The bottom pane, which displays the hex data, is referred to as the hex data or packet bytes pane. All of the information in the packet is displayed in hexadecimal on the left and the in decimal on the right. This can be useful especially if passwords are passed unencrypted.

By running the Wireshark software on the same computer that generates the packets, the capture is specific to that machine. However, using a network probe or hub device, or the capture port (SPAN port — Switched Port Analyzer) of a LAN switch and provide more accurate timing information.

The timestamp used by Wireshark is the current system time on the machine on which Wireshark runs. Attempting to sync Wireshark captures made on two different machines requires a few considerations (namely: time differences like time zones). Using Network Time Protocol (NTP) may alleviate some of these problems, but some issues may still remain. For example, if there is a propagation delay for the timing packets, this could introduce small discrepencies that build up over time and matter a lot especially when capturing packets from high-speed interfaces. Therefore in order to overcome time zone mismatches altogether, the common best practice is to use the UTC (Coordinated Universal Time) time zone.

A difference between bytes on the wire and bytes captured (seen in the middle pane at the top of the frame header) can indicate that not everything is being captured or that partial or malformed packets may have been captured. This could lead to problematic analysis.
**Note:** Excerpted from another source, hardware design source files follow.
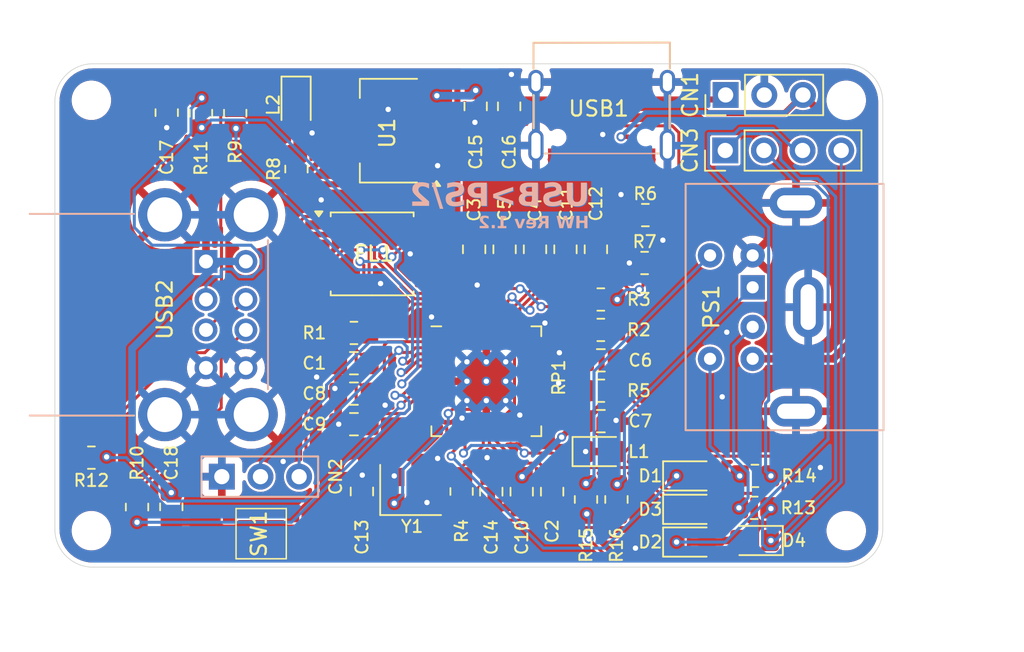
<source format=kicad_pcb>
(kicad_pcb
	(version 20240108)
	(generator "pcbnew")
	(generator_version "8.0")
	(general
		(thickness 1)
		(legacy_teardrops no)
	)
	(paper "A4")
	(title_block
		(title "USB to PS/2 Adapter")
		(date "2024-12-07")
		(rev "1.2")
		(company "Mikhail Matveev")
	)
	(layers
		(0 "F.Cu" signal)
		(31 "B.Cu" signal)
		(32 "B.Adhes" user "B.Adhesive")
		(33 "F.Adhes" user "F.Adhesive")
		(34 "B.Paste" user)
		(35 "F.Paste" user)
		(36 "B.SilkS" user "B.Silkscreen")
		(37 "F.SilkS" user "F.Silkscreen")
		(38 "B.Mask" user)
		(39 "F.Mask" user)
		(40 "Dwgs.User" user "User.Drawings")
		(41 "Cmts.User" user "User.Comments")
		(42 "Eco1.User" user "User.Eco1")
		(43 "Eco2.User" user "User.Eco2")
		(44 "Edge.Cuts" user)
		(45 "Margin" user)
		(46 "B.CrtYd" user "B.Courtyard")
		(47 "F.CrtYd" user "F.Courtyard")
		(48 "B.Fab" user)
		(49 "F.Fab" user)
	)
	(setup
		(pad_to_mask_clearance 0)
		(allow_soldermask_bridges_in_footprints no)
		(aux_axis_origin 100 100)
		(grid_origin 0 74)
		(pcbplotparams
			(layerselection 0x00010fc_ffffffff)
			(plot_on_all_layers_selection 0x0000000_00000000)
			(disableapertmacros no)
			(usegerberextensions no)
			(usegerberattributes no)
			(usegerberadvancedattributes no)
			(creategerberjobfile no)
			(dashed_line_dash_ratio 12.000000)
			(dashed_line_gap_ratio 3.000000)
			(svgprecision 4)
			(plotframeref no)
			(viasonmask no)
			(mode 1)
			(useauxorigin no)
			(hpglpennumber 1)
			(hpglpenspeed 20)
			(hpglpendiameter 15.000000)
			(pdf_front_fp_property_popups yes)
			(pdf_back_fp_property_popups yes)
			(dxfpolygonmode yes)
			(dxfimperialunits yes)
			(dxfusepcbnewfont yes)
			(psnegative no)
			(psa4output no)
			(plotreference yes)
			(plotvalue yes)
			(plotfptext yes)
			(plotinvisibletext no)
			(sketchpadsonfab no)
			(subtractmaskfromsilk no)
			(outputformat 1)
			(mirror no)
			(drillshape 0)
			(scaleselection 1)
			(outputdirectory "gerbers/")
		)
	)
	(net 0 "")
	(net 1 "GND")
	(net 2 "VBUS")
	(net 3 "Net-(RP1-VREG_VOUT)")
	(net 4 "/RP2040/XIN")
	(net 5 "+3V3")
	(net 6 "/RP2040/QSPI_SD2")
	(net 7 "/GPIO15")
	(net 8 "/GPIO14")
	(net 9 "/RP2040/QSPI_SD1")
	(net 10 "/GPIO12")
	(net 11 "/GPIO11")
	(net 12 "/RP2040/QSPI_SD3")
	(net 13 "/RP2040/QSPI_SCLK")
	(net 14 "/RP2040/QSPI_SS")
	(net 15 "/RP2040/QSPI_SD0")
	(net 16 "Net-(C14-Pad1)")
	(net 17 "/GPIO5")
	(net 18 "/GPIO4")
	(net 19 "/GPIO3")
	(net 20 "/GPIO2")
	(net 21 "/GPIO1")
	(net 22 "/GPIO0")
	(net 23 "Net-(USB2-D1+)")
	(net 24 "/PS2 with Diodes/MS_CLK")
	(net 25 "/PS2 with Diodes/MS_DATA")
	(net 26 "/PS2 with Diodes/KB_DATA")
	(net 27 "/PS2 with Diodes/KB_CLK")
	(net 28 "Net-(RP1-USB_DP)")
	(net 29 "Net-(RP1-USB_DM)")
	(net 30 "/RP2040/~{USB_BOOT}")
	(net 31 "/RP2040/GPIO25")
	(net 32 "/RP2040/XOUT")
	(net 33 "Net-(USB1-CC1)")
	(net 34 "Net-(USB1-CC2)")
	(net 35 "Net-(USB2-D2+)")
	(net 36 "Net-(USB2-D1-)")
	(net 37 "/RP2040/GPIO7")
	(net 38 "/RP2040/GPIO10")
	(net 39 "/RP2040/GPIO18")
	(net 40 "/D+")
	(net 41 "/RP2040/GPIO29")
	(net 42 "/RP2040/GPIO26")
	(net 43 "/RP2040/GPIO8")
	(net 44 "/D-")
	(net 45 "Net-(L1-A)")
	(net 46 "Net-(L2-A)")
	(net 47 "/RP2040/GPIO23")
	(net 48 "/RP2040/SWCLK")
	(net 49 "/RP2040/SWD")
	(net 50 "/RP2040/GPIO20")
	(net 51 "/RP2040/GPIO28")
	(net 52 "/RP2040/GPIO17")
	(net 53 "/RP2040/RUN")
	(net 54 "/RP2040/GPIO9")
	(net 55 "/RP2040/GPIO27")
	(net 56 "/RP2040/GPIO22")
	(net 57 "/RP2040/GPIO16")
	(net 58 "/RP2040/GPIO19")
	(net 59 "/RP2040/GPIO13")
	(net 60 "/RP2040/GPIO21")
	(net 61 "/RP2040/GPIO24")
	(net 62 "/RP2040/GPIO6")
	(net 63 "unconnected-(USB1-SBU1-Pad9)")
	(net 64 "unconnected-(USB1-SBU2-Pad3)")
	(net 65 "Net-(USB2-D2-)")
	(footprint "LIBS:Medved_C_0805" (layer "F.Cu") (at 120.025 101.425 90))
	(footprint "LIBS:Medved_R_0805" (layer "F.Cu") (at 136.75 101.95 -90))
	(footprint "LIBS:Medved_C_0805" (layer "F.Cu") (at 119.5 92.99 180))
	(footprint "LIBS:Medved_R_0805" (layer "F.Cu") (at 115.725 80.2225 -90))
	(footprint "LIBS:MountingHole_2.1mm" (layer "F.Cu") (at 151.85 75.7))
	(footprint "LIBS:Medved_R_0805" (layer "F.Cu") (at 145.85 100.4))
	(footprint "LIBS:Medved_C_0805" (layer "F.Cu") (at 135.4 85.5 90))
	(footprint "Connector_PinHeader_2.54mm:PinHeader_1x04_P2.54mm_Vertical" (layer "F.Cu") (at 143.9 79 90))
	(footprint "LIBS:Medved_C_0805" (layer "F.Cu") (at 119.5 94.99 180))
	(footprint "LIBS:Medved_C_0805" (layer "F.Cu") (at 130.525 101.4375 -90))
	(footprint "LIBS:Medved_C_0805" (layer "F.Cu") (at 132.525 101.4375 -90))
	(footprint "LIBS:Button_SMD_3x3x2" (layer "F.Cu") (at 115.055 105.85 180))
	(footprint "Connector_PinHeader_2.54mm:PinHeader_1x03_P2.54mm_Vertical" (layer "F.Cu") (at 143.925 75.35 90))
	(footprint "LIBS:Medved_R_0805" (layer "F.Cu") (at 111.7 76.55 90))
	(footprint "LIBS:Medved_C_0805" (layer "F.Cu") (at 127.5 76.1 -90))
	(footprint "LIBS:Medved_R_0805" (layer "F.Cu") (at 135.725 90.8 180))
	(footprint "LIBS:Medved_USB_A_CUI_UJ2-ADH-TH_Horizontal_Stacked" (layer "F.Cu") (at 109.78 86.299998))
	(footprint "LIBS:Medved_C_0805" (layer "F.Cu") (at 129.4 85.5 90))
	(footprint "LIBS:Medved_C_0805" (layer "F.Cu") (at 127.4 85.5 90))
	(footprint "LIBS:MountingHole_2.1mm" (layer "F.Cu") (at 151.85 104))
	(footprint "LIBS:Medved_R_0805" (layer "F.Cu") (at 138.65 83.25))
	(footprint "LIBS:Medved_C_0805" (layer "F.Cu") (at 133.4 85.5 90))
	(footprint "LIBS:Connector_Mini-DIN_Female_6Pin_2rows" (layer "F.Cu") (at 145.7 88 90))
	(footprint "LIBS:Medved_LED_0805" (layer "F.Cu") (at 115.7 76 -90))
	(footprint "LIBS:Medved_R_0805" (layer "F.Cu") (at 105.25 102.45 90))
	(footprint "Crystal:Crystal_SMD_3225-4Pin_3.2x2.5mm" (layer "F.Cu") (at 123.225 101.325))
	(footprint "LIBS:Medved_UART_Pin3" (layer "F.Cu") (at 115.9 100.45 -90))
	(footprint "LIBS:Medved_C_0805" (layer "F.Cu") (at 129.7 76.1 -90))
	(footprint "LIBS:Medved_C_0805" (layer "F.Cu") (at 128.525 101.4375 -90))
	(footprint "LIBS:Medved_R_0805" (layer "F.Cu") (at 135.725 94.8 180))
	(footprint "LIBS:Medved_R_0805" (layer "F.Cu") (at 107.2 76.5125 -90))
	(footprint "LIBS:Medved_R_0805" (layer "F.Cu") (at 138.6 86.4))
	(footprint "LIBS:MountingHole_2.1mm" (layer "F.Cu") (at 102.25 75.7))
	(footprint "LIBS:Medved_R_0805" (layer "F.Cu") (at 135.725 88.8 180))
	(footprint "LIBS:Medved_C_0805" (layer "F.Cu") (at 135.725 92.8))
	(footprint "LIBS:Medved_LED_0805" (layer "F.Cu") (at 135.725 98.8))
	(footprint "LIBS:Medved_R_0805" (layer "F.Cu") (at 119.5 91 180))
	(footprint "LIBS:Medved_R_0805" (layer "F.Cu") (at 126.575 101.425 -90))
	(footprint "LIBS:Medved_R_0805" (layer "F.Cu") (at 134.75 101.95 -90))
	(footprint "LIBS:Medved_C_0805" (layer "F.Cu") (at 135.725 96.8))
	(footprint "LIBS:MountingHole_2.1mm" (layer "F.Cu") (at 102.25 104))
	(footprint "LIBS:Medved_R_0805" (layer "F.Cu") (at 107.5 102.4375 -90))
	(footprint "LIBS:Medved_SOIC-8_5.23x5.23mm_P1.27mm"
		(layer "F.Cu")
		(uuid "bdba82d5-07e2-4ad0-9d7c-a8d611a9dcb8")
		(at 120.7 85.8)
		(descr "SOIC, 8 Pin (http://www.winbond.com/resource-files/w25q32jv%20revg%2003272018%20plus.pdf#page=68), generated with kicad-footprint-generator ipc_gullwing_generator.py")
		(tags "SOIC SO")
		(property "Reference" "FL1"
			(
... [525122 chars truncated]
</source>
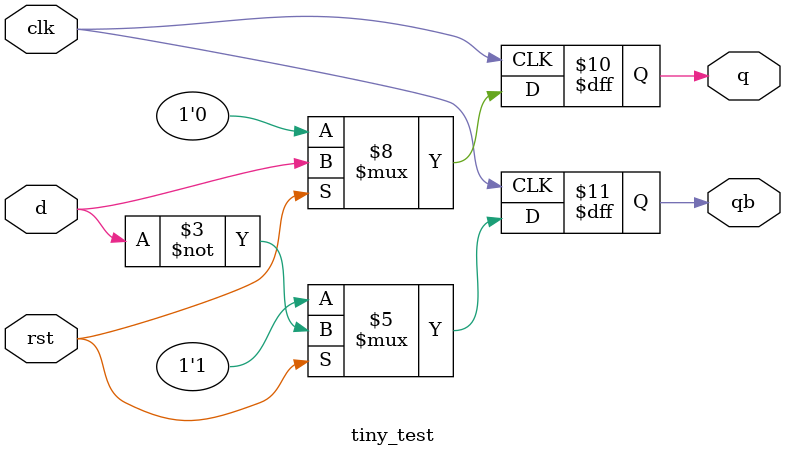
<source format=v>
`default_nettype none

module user_proj_example (
`ifdef USE_POWER_PINS
    inout wire vccd1,    // User area 1 1.8V supply
    inout wire vssd1,    // User area 1 digital ground
`endif

    // Wishbone clock input
    input wire wb_clk_i,

    // Logic Analyzer Signals
    input wire la_data_in,   // Single bit input
    output wire [127:0] la_data_out  // 128-bit output, but we only drive the first 2 bits
);

    reg la_data_in_delayed;  // Register for introducing delay

    // Introduce delay on la_data_in using an always block
    always @(posedge wb_clk_i) begin
        la_data_in_delayed <= la_data_in;  // Delay la_data_in by one clock cycle
    end

    tiny_test counter(
        .clk(wb_clk_i),      // Use wb_clk_i as the clock signal
        .rst(1'b0),          // Hardwire reset to 0 if you don't need a reset signal
        .d(la_data_in_delayed),      // Input data is la_data_in
        .q(la_data_out[0]),  // Output q
        .qb(la_data_out[1])  // Output qb
    );

    // Set remaining bits of la_data_out to high impedance to avoid shorts
    assign la_data_out[127:2] = {126{1'bz}};

endmodule

module tiny_test (
    input wire clk,
    input wire d,
    input wire rst,
    output reg q,
    output reg qb
);

    always @(posedge clk) begin
        if (!rst) begin
            q <= 0;
            qb <= 1;  // Reset q and qb explicitly
        end
        else begin
            q <= d;
            qb <= ~d;  // Complement of d
        end
    end
endmodule
`default_nettype wire

</source>
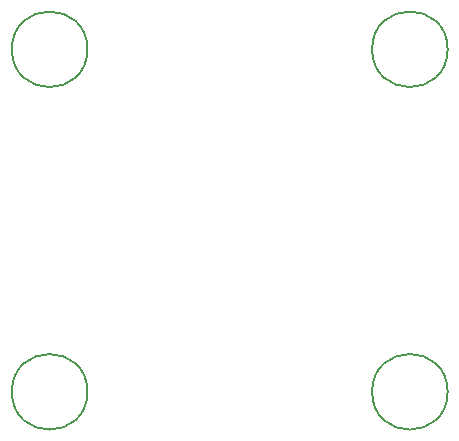
<source format=gbr>
%TF.GenerationSoftware,KiCad,Pcbnew,8.0.2*%
%TF.CreationDate,2024-12-24T23:51:17+01:00*%
%TF.ProjectId,keerlusRelais,6b656572-6c75-4735-9265-6c6169732e6b,rev?*%
%TF.SameCoordinates,Original*%
%TF.FileFunction,Other,Comment*%
%FSLAX46Y46*%
G04 Gerber Fmt 4.6, Leading zero omitted, Abs format (unit mm)*
G04 Created by KiCad (PCBNEW 8.0.2) date 2024-12-24 23:51:17*
%MOMM*%
%LPD*%
G01*
G04 APERTURE LIST*
%ADD10C,0.150000*%
G04 APERTURE END LIST*
D10*
%TO.C,REF\u002A\u002A*%
X147200000Y-46000000D02*
G75*
G02*
X140800000Y-46000000I-3200000J0D01*
G01*
X140800000Y-46000000D02*
G75*
G02*
X147200000Y-46000000I3200000J0D01*
G01*
X177700000Y-75000000D02*
G75*
G02*
X171300000Y-75000000I-3200000J0D01*
G01*
X171300000Y-75000000D02*
G75*
G02*
X177700000Y-75000000I3200000J0D01*
G01*
X177700000Y-46000000D02*
G75*
G02*
X171300000Y-46000000I-3200000J0D01*
G01*
X171300000Y-46000000D02*
G75*
G02*
X177700000Y-46000000I3200000J0D01*
G01*
X147200000Y-75000000D02*
G75*
G02*
X140800000Y-75000000I-3200000J0D01*
G01*
X140800000Y-75000000D02*
G75*
G02*
X147200000Y-75000000I3200000J0D01*
G01*
%TD*%
M02*

</source>
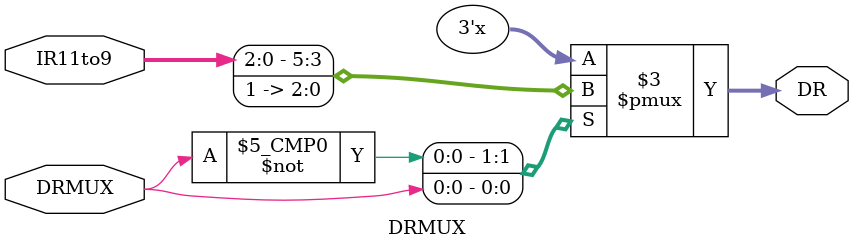
<source format=v>
`timescale 1ns / 1ps


module DRMUX(
    input [2:0] IR11to9,
    input DRMUX,
    output reg [2:0] DR
    );

    initial DR = 0;

    always @(*) begin
        case (DRMUX)
        2'b00: DR = IR11to9;
        2'b01: DR = 3'b111;
        2'b10: DR = 3'b110;
        default: DR = 3'b000;
        endcase
    end

endmodule

</source>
If this is a regular occurrence, chances are there is a problem with the computer on which Wireshark is running on.

Wireshark takes the first 6 hexadecimal characters of the MAC address (the OUI — Organizationally Unique Identify) and interprets the IEEE-assigned manufacturer’s unique ID to determine the company that manufactured the device’s network card. The company associated with each unique OUI is public and can be found online at ieee.org.

Filters are one of the most useful tools in Wireshark that can make analyzing captured data much easier. They allow for a complex set of criteria to be applied to the captured packets to filter out any unnecessary data.

Capturing Wireless Data

The detailed information that Wireshark can provide about antennae, signal strengths, and other aspects of wireless communications is useful for installation, antenna placement, and of course, troubleshooting. In the IEEE 802.11 Quality of Service data and Flags field, Wireshark displays information about the transmitters and receivers of the data, which enables a network admins to determine which MAC addresses match each of them.

While it is possible for adversaries to spoof receiver and transmitter addresses, it is unlikely. It is much more common to spoof the MAC address itself, but matching them to their appropriate transmitter and receiver addresses can provide the needed forensic evidence of which devices are involved in a particular communication.

It is common for Wireshark to be installed with a packet capture library called WinPcap. Based on the wireless interfaces and how the capture is set up, Wireshark will display all of the field it can capture. That being said, there are some cases where wireless information cannot be captured by Wireshark. Because of this, packet capture add-ons, like AirPcap, are frequently installed. AirPcap is almost certainly required for capturing wireless traffic between multiple devices or between wireless access points and other devices.

An example of using PCAP information in an investigation: The ultimate payload, whether sent through the air or on a wire, is a DNS query. An investigator might use information in a packet capture by linking the Layer 2 MAC address and/or the Layer 3 IP address to specific wireless information.